__Task to carry out__
Retype each line of the data below exactly, beginning with the first and ending with the one that contains "799.2 | 789.7 | |". Pictures do not belong in the copy.

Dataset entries
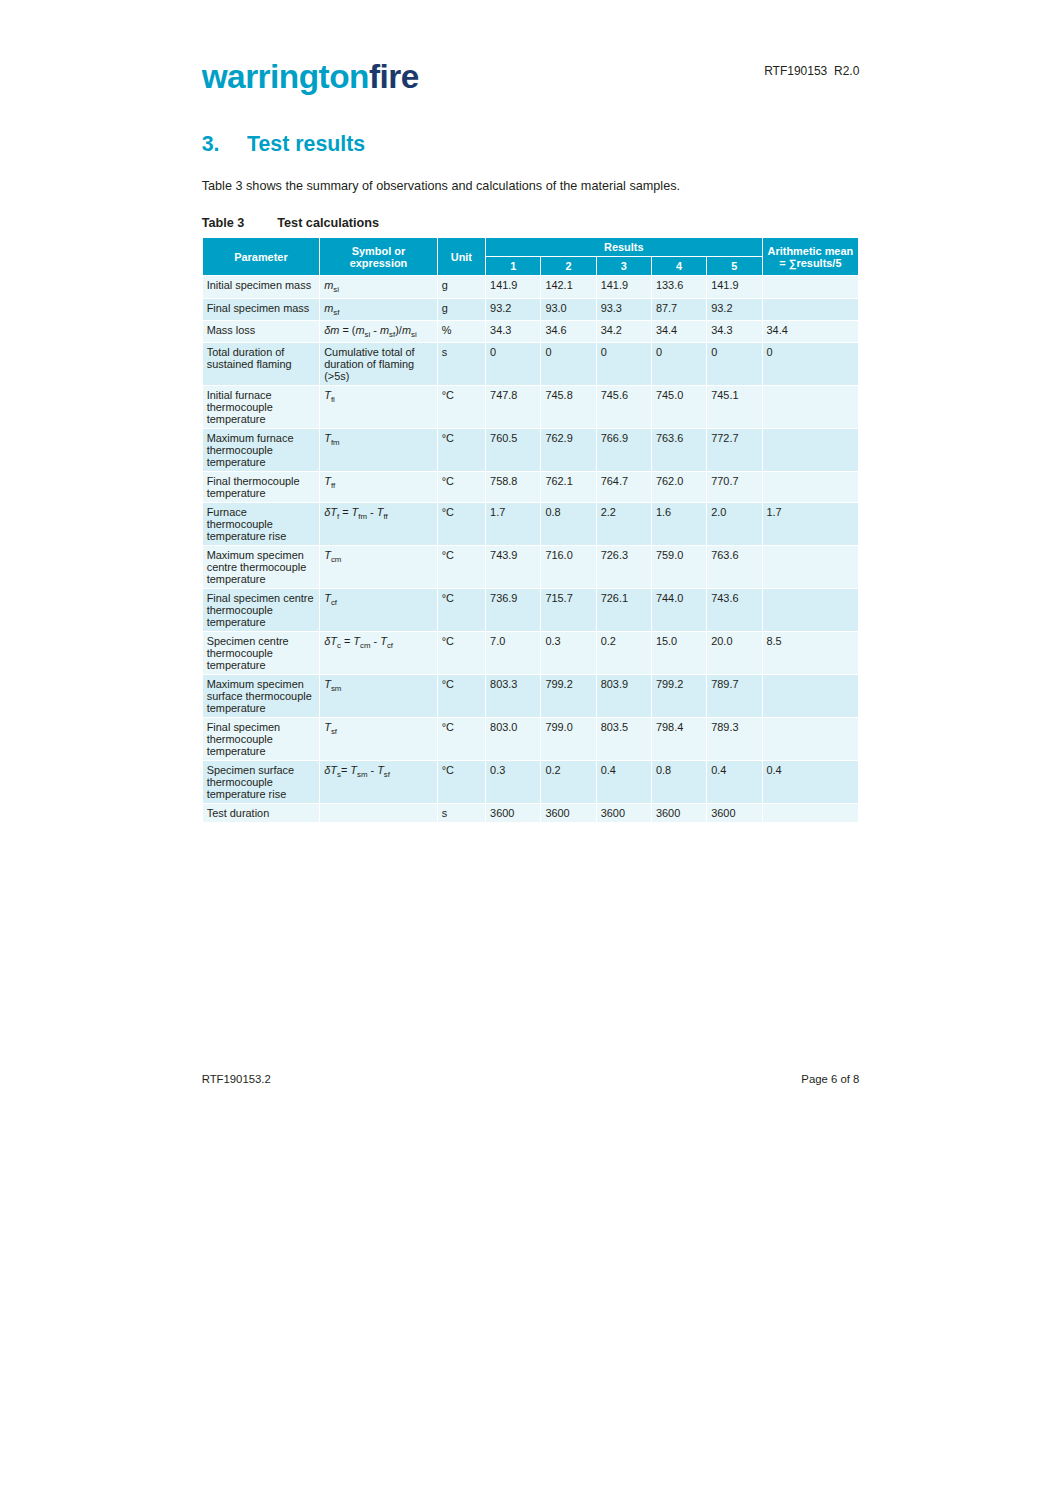warrington fire
RTF190153 R2.0
3. Test results
Table 3 shows the summary of observations and calculations of the material samples.
Table 3 Test calculations
| Parameter | Symbol or expression | Unit | Results | Arithmetic mean = ∑results/5 |
| --- | --- | --- | --- | --- |
| 1 | 2 | 3 | 4 | 5 |
| Initial specimen mass | m si | g | 141.9 | 142.1 | 141.9 | 133.6 | 141.9 | |
| Final specimen mass | m sf | g | 93.2 | 93.0 | 93.3 | 87.7 | 93.2 | |
| Mass loss | δm = ( m si - m sf )/ m si | % | 34.3 | 34.6 | 34.2 | 34.4 | 34.3 | 34.4 |
| Total duration of sustained flaming | Cumulative total of duration of flaming (>5s) | s | 0 | 0 | 0 | 0 | 0 | 0 |
| Initial furnace thermocouple temperature | T fi | °C | 747.8 | 745.8 | 745.6 | 745.0 | 745.1 | |
| Maximum furnace thermocouple temperature | T fm | °C | 760.5 | 762.9 | 766.9 | 763.6 | 772.7 | |
| Final thermocouple temperature | T ff | °C | 758.8 | 762.1 | 764.7 | 762.0 | 770.7 | |
| Furnace thermocouple temperature rise | δT f = T fm - T ff | °C | 1.7 | 0.8 | 2.2 | 1.6 | 2.0 | 1.7 |
| Maximum specimen centre thermocouple temperature | T cm | °C | 743.9 | 716.0 | 726.3 | 759.0 | 763.6 | |
| Final specimen centre thermocouple temperature | T cf | °C | 736.9 | 715.7 | 726.1 | 744.0 | 743.6 | |
| Specimen centre thermocouple temperature | δT c = T cm - T cf | °C | 7.0 | 0.3 | 0.2 | 15.0 | 20.0 | 8.5 |
| Maximum specimen surface thermocouple temperature | T sm | °C | 803.3 | 799.2 | 803.9 | 799.2 | 789.7 | |
| Final specimen thermocouple temperature | T sf | °C | 803.0 | 799.0 | 803.5 | 798.4 | 789.3 | |
| Specimen surface thermocouple temperature rise | δT s = T sm - T sf | °C | 0.3 | 0.2 | 0.4 | 0.8 | 0.4 | 0.4 |
| Test duration | | s | 3600 | 3600 | 3600 | 3600 | 3600 | |
RTF190153.2
Page 6 of 8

__Response to the exercise__
warrington fire
RTF190153 R2.0
3. Test results
Table 3 shows the summary of observations and calculations of the material samples.
Table 3 Test calculations
| Parameter | Symbol or expression | Unit | Results | Arithmetic mean = ∑results/5 |
| --- | --- | --- | --- | --- |
| 1 | 2 | 3 | 4 | 5 |
| Initial specimen mass | m si | g | 141.9 | 142.1 | 141.9 | 133.6 | 141.9 | |
| Final specimen mass | m sf | g | 93.2 | 93.0 | 93.3 | 87.7 | 93.2 | |
| Mass loss | δm = ( m si - m sf )/ m si | % | 34.3 | 34.6 | 34.2 | 34.4 | 34.3 | 34.4 |
| Total duration of sustained flaming | Cumulative total of duration of flaming (>5s) | s | 0 | 0 | 0 | 0 | 0 | 0 |
| Initial furnace thermocouple temperature | T fi | °C | 747.8 | 745.8 | 745.6 | 745.0 | 745.1 | |
| Maximum furnace thermocouple temperature | T fm | °C | 760.5 | 762.9 | 766.9 | 763.6 | 772.7 | |
| Final thermocouple temperature | T ff | °C | 758.8 | 762.1 | 764.7 | 762.0 | 770.7 | |
| Furnace thermocouple temperature rise | δT f = T fm - T ff | °C | 1.7 | 0.8 | 2.2 | 1.6 | 2.0 | 1.7 |
| Maximum specimen centre thermocouple temperature | T cm | °C | 743.9 | 716.0 | 726.3 | 759.0 | 763.6 | |
| Final specimen centre thermocouple temperature | T cf | °C | 736.9 | 715.7 | 726.1 | 744.0 | 743.6 | |
| Specimen centre thermocouple temperature | δT c = T cm - T cf | °C | 7.0 | 0.3 | 0.2 | 15.0 | 20.0 | 8.5 |
| Maximum specimen surface thermocouple temperature | T sm | °C | 803.3 | 799.2 | 803.9 | 799.2 | 789.7 | |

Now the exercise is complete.